Big data continues to grow and diversify at an increasing pace. To understand constantly evolving situations, data is collected from various location-based sensors as well as people using effective participatory sensing. Static sensors are placed at particular locations, monitoring and measuring important variables from the environment. Additionally, people contribute data in the form of mobile streams through participatory sensing. To process such disparate data for situation recognition, we need to address two major research challenges, namely data quality and data analysis.

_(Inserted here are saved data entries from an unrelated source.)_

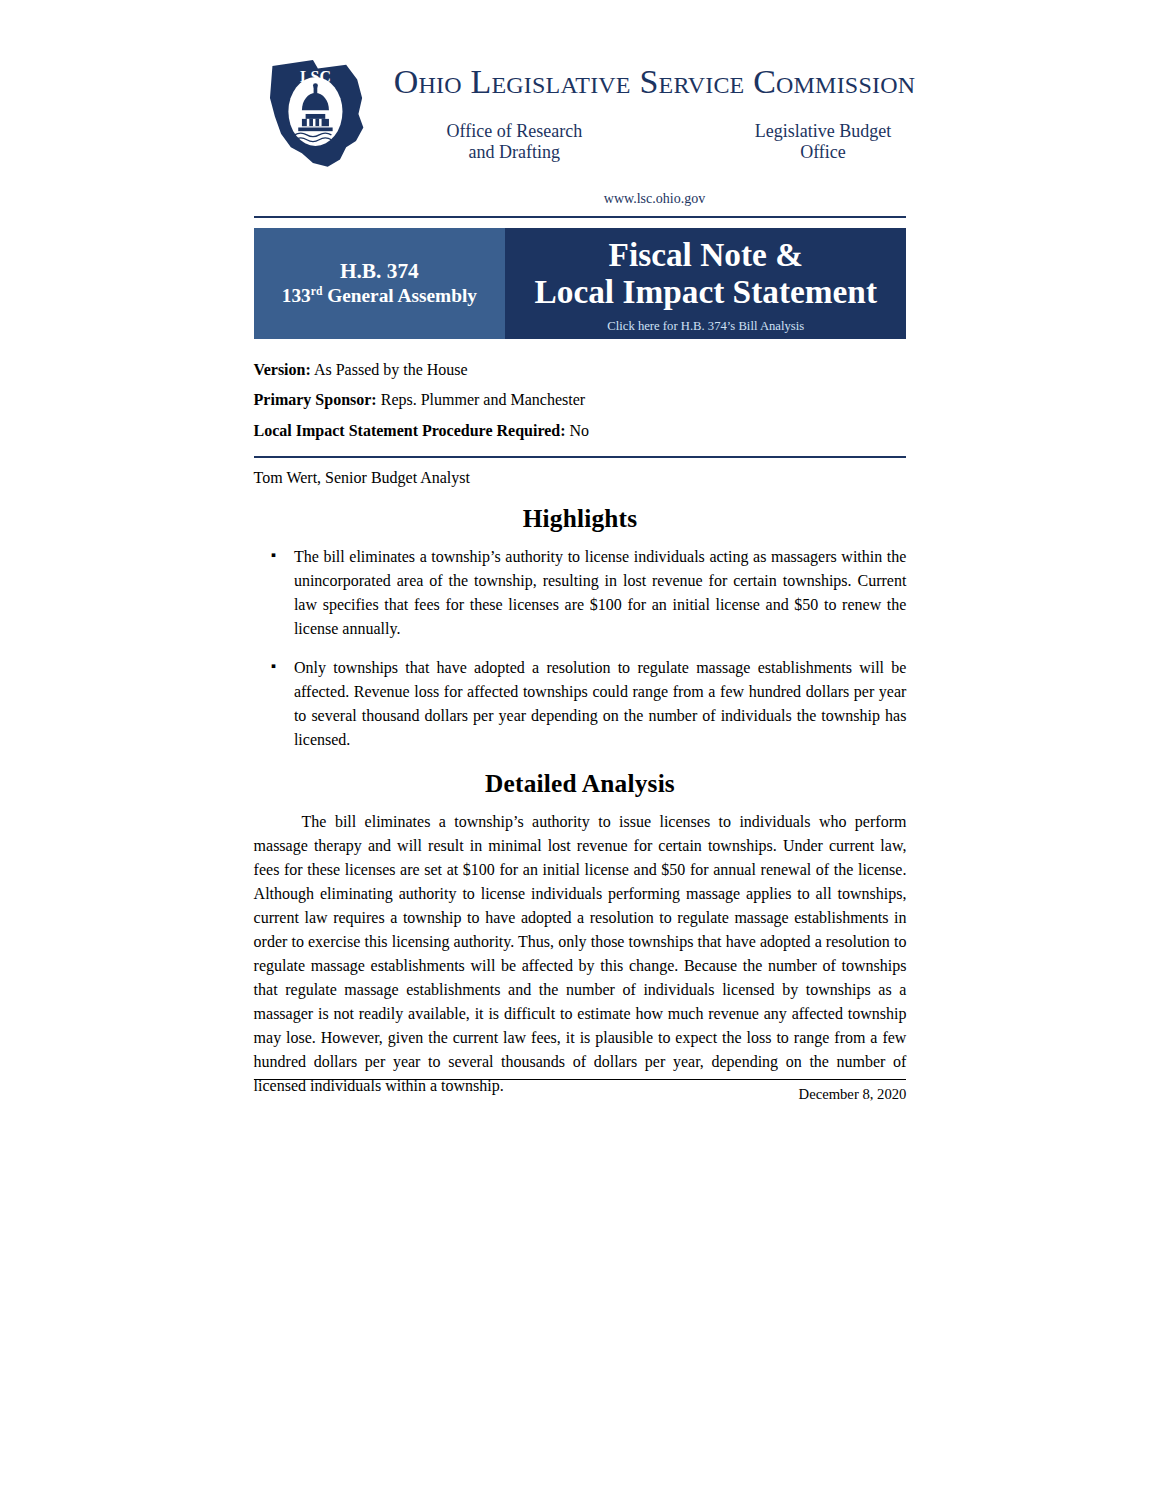LSC
Ohio Legislative Service Commission
Office of Research
and Drafting
Legislative Budget
Office
www.lsc.ohio.gov
H.B. 374
133rd General Assembly
Fiscal Note &
Local Impact Statement
Click here for H.B. 374’s Bill Analysis
Version: As Passed by the House
Primary Sponsor: Reps. Plummer and Manchester
Local Impact Statement Procedure Required: No
Tom Wert, Senior Budget Analyst
Highlights
The bill eliminates a township’s authority to license individuals acting as massagers within the unincorporated area of the township, resulting in lost revenue for certain townships. Current law specifies that fees for these licenses are $100 for an initial license and $50 to renew the license annually.
Only townships that have adopted a resolution to regulate massage establishments will be affected. Revenue loss for affected townships could range from a few hundred dollars per year to several thousand dollars per year depending on the number of individuals the township has licensed.
Detailed Analysis
The bill eliminates a township’s authority to issue licenses to individuals who perform massage therapy and will result in minimal lost revenue for certain townships. Under current law, fees for these licenses are set at $100 for an initial license and $50 for annual renewal of the license. Although eliminating authority to license individuals performing massage applies to all townships, current law requires a township to have adopted a resolution to regulate massage establishments in order to exercise this licensing authority. Thus, only those townships that have adopted a resolution to regulate massage establishments will be affected by this change. Because the number of townships that regulate massage establishments and the number of individuals licensed by townships as a massager is not readily available, it is difficult to estimate how much revenue any affected township may lose. However, given the current law fees, it is plausible to expect the loss to range from a few hundred dollars per year to several thousands of dollars per year, depending on the number of licensed individuals within a township.
December 8, 2020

This dissertation presents graph-based models as a general framework to combine diverse data sources for situation recognition. To improve spatial data quality, we propose a multimodal geospatial prediction model that integrates heterogeneous data into a unified space-time-value format, extracts multi-resolution spectral features, and predicts values at unobserved locations. We demonstrate the effectiveness of the proposed model using air pollution data. We then combine predicted air pollution data with pollen data to analyze the situation of asthma risk across California. The proposed model based on our predicted values provides greater accuracy in detecting high asthma risk areas compared to previous studies.
Given the wide use of mobile technology, humans also act as sensors and increasingly contribute photos as mobile data streams. We investigate the use of visual concepts for situation recognition and develop new models to tackle the technical challenges of noisy data and processing real-time data, which are problems in existing approaches. First, we propose a graph-regularized linear regression PCA to address photo clustering in a real-time setting. Second, to overcome the noisy data that degrades graph quality, leading to poor recognition results, we incorporate a capped norm into a graph embedding method to remove the adverse effects of outliers. Our models not only outperform existing approaches in overcoming the problems of noisy data and real-time data processing, but also allow us to utilize a new cluster of data through a soft label method. Finally, we apply the proposed approaches to Yahoo Flicker 100 Million photos for detecting evolving situations.